Melbourne Uni Waste Tour
Has anyone else ever questioned where their green waste goes when it gets picked out from our home and campus? Ever questioned what potential our autumn leaves, summer weeds and vegetable peelings could really hold? What about how Universities can lead the way in mitigating food waste on-campus?
We were lucky enough to partner with the team at Sustainable Campus to host two “Follow Your Waste” tours to try to answer some of these questions.
While our first tour focussed on the question of where our organic waste goes and how it is recycled, the other showed us more of how our food system works on-campus.
In our first tour we travelled to the Veolia Organics Recycling Facility in Bulla where we got to see first-hand how green organics waste from multiple municipalities around Melbourne is composted on an industrial scale.

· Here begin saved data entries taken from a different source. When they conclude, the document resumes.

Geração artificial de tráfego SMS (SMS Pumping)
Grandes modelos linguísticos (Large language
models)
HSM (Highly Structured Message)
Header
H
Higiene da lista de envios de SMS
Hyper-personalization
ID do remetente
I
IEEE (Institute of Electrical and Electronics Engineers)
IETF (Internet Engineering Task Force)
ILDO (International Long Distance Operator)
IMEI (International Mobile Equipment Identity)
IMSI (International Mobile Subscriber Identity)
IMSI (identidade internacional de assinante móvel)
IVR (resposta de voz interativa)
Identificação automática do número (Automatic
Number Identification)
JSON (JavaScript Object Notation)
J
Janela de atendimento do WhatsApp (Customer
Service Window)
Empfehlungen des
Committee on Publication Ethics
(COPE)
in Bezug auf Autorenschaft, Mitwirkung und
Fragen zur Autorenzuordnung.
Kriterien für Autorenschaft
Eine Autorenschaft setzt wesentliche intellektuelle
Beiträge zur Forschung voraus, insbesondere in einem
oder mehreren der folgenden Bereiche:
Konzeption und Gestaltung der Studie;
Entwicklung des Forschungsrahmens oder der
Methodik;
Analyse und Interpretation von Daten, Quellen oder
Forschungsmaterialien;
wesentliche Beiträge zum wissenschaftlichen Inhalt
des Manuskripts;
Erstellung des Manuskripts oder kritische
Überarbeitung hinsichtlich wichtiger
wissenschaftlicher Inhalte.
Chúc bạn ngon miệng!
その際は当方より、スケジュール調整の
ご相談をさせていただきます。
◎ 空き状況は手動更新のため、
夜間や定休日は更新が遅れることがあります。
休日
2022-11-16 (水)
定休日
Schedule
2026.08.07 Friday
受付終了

We were given a forty-minute presentation about the benefits of diverting organics waste from landfill as a way to combat climate change and environmental degradation while also making valuable compost that gets distributed to local parks and farmers. Afterwards we were taken on a bus tour through the facility to see the invessel composting method that they use and the process by which they transform tonnes of organic waste into nutrient-rich soil conditioner.
It’s fair to say that the tour group left the facility with a greater understanding of the part they play with the greater food system. I know we spent the rest of the day marvelling at how important each step in the 5 R’s is for attempting to reduce our impact and live waste-free.
Our next tour focussed on how the food system functions on-campus: from engagement strategies to waste management methods.
We started by seeing the various food digesters on campus to see the how these were actively being used to create a closed-loop circuit within the university itself. These machines operate constantly and help to divert most the food scraps within Trinity College and the Union House Student Precinct (arguably many Melbourne University student’s main food hubs) from reaching landfill. They operate much in the same way as the larger-scale containers we had seen previously, but are much small enough to fit in a shed or any other accessible area.
This technical side of the tour was complimented with a look at our Community Garden and newly-constructed Growroom, with a final stop at the University Farmer’s Market for lunch. This helped paint a greater picture of how we can all engage with food in a healthier and more sustainable fashion with an emphasis on community spaces and locally sourced produce.
What Does This Mean For The Future?
These tours helped us engage with food in and around our campus by following its journey from our hands and through our bins, it also raised questions about the challenge in transitioning towards becoming a Fair Food University.
How do we instigate a cohesive waste-management plan for the in-development new Student Precinct? What kind of infrastructure would we need to achieve a system that isn’t reliant on plastics? Where each and every scrap is utilised in a closed-loop circuit?